A research team from ETH Zurich and Disney Research has unveiled DiV-INR, a groundbreaking video compression framework designed for the extreme low-bitrate regime (below 0.05 bits per pixel). The system innovatively marries two advanced AI techniques: Implicit Neural Representations (INRs), which provide a highly compact mathematical description of a video, and pre-trained video diffusion models, which act as a rich generative prior learned from massive datasets. This hybrid approach allows the model to encode video-specific information with minimal parameter overhead while leveraging the diffusion model's ability to generate realistic details.
In practice, DiV-INR replaces traditional, bit-heavy intra-coded keyframes with efficient neural representations. These INR-based conditioners are trained to estimate latent features that guide the diffusion process for video reconstruction.
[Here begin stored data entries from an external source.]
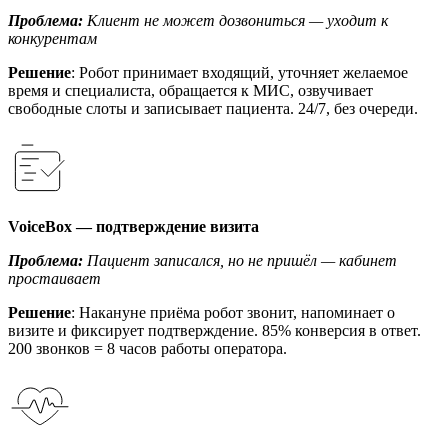
Проблема:
Клиент не может дозвониться — уходит к
конкурентам
Решение
: Робот принимает входящий, уточняет желаемое
время и специалиста, обращается к МИС, озвучивает
свободные слоты и записывает пациента. 24/7, без очереди.
VoiceBox — подтверждение визита
Проблема:
Пациент записался, но не пришёл — кабинет
простаивает
Решение
: Накануне приёма робот звонит, напоминает о
визите и фиксирует подтверждение. 85% конверсия в ответ.
200 звонков = 8 часов работы оператора.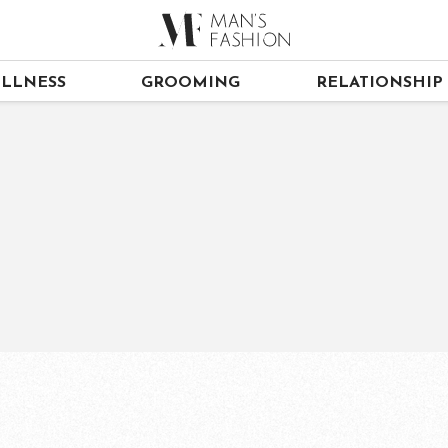
LLNESS
GROOMING
RELATIONSHIP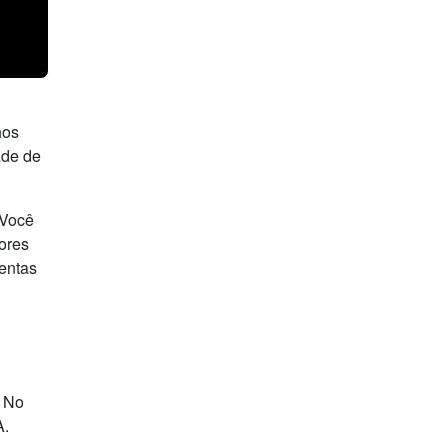
hos
ade de
“Você
ores
mentas
. No
IA.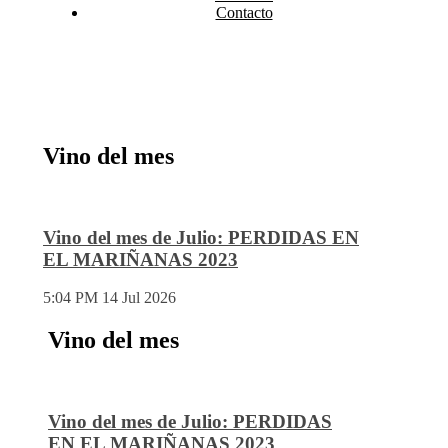
Contacto
Vino del mes
Vino del mes de Julio: PERDIDAS EN
EL MARIÑANAS 2023
5:04 PM
14 Jul 2026
Vino del mes
Vino del mes de Julio: PERDIDAS
EN EL MARIÑANAS 2023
The team conducted a joint optimization of the INR weights and parameter-efficient adapters for the diffusion model, enabling the system to learn reliable conditioning signals. Benchmarks on UVG, MCL-JCV, and JVET Class-B datasets show substantial perceptual quality improvements, with gains of up to 0.214 in BD-LPIPS and 91.14 in BD-FID over the HEVC standard, also outperforming VVC and previous neural codecs.
An intriguing analysis reveals that the model works in a semantic-to-visual hierarchy: it first composes the scene layout and identifies objects before refining textural accuracy. This process is key to achieving perceptually faithful compression at such extreme data constraints. The work represents a significant leap toward making high-quality video streaming feasible in bandwidth-starved environments, from rural internet to space communications, by fundamentally rethinking how visual information is encoded and reconstructed.
- Hybrid AI Architecture: Combines Implicit Neural Representations (INRs) for compact encoding with pre-trained video diffusion models as generative priors for reconstruction.
- Extreme Efficiency: Targets bitrates below 0.05 bits per pixel (bpp), enabling video transmission where traditional codecs fail.
- Superior Perceptual Quality: Outperforms HEVC, VVC, and prior neural codecs, with improvements up to 0.214 BD-LPIPS and 91.14 BD-FID on standard benchmarks.
Why It Matters
Enables high-quality video streaming and communication in severely bandwidth-constrained environments, from remote areas to mobile networks.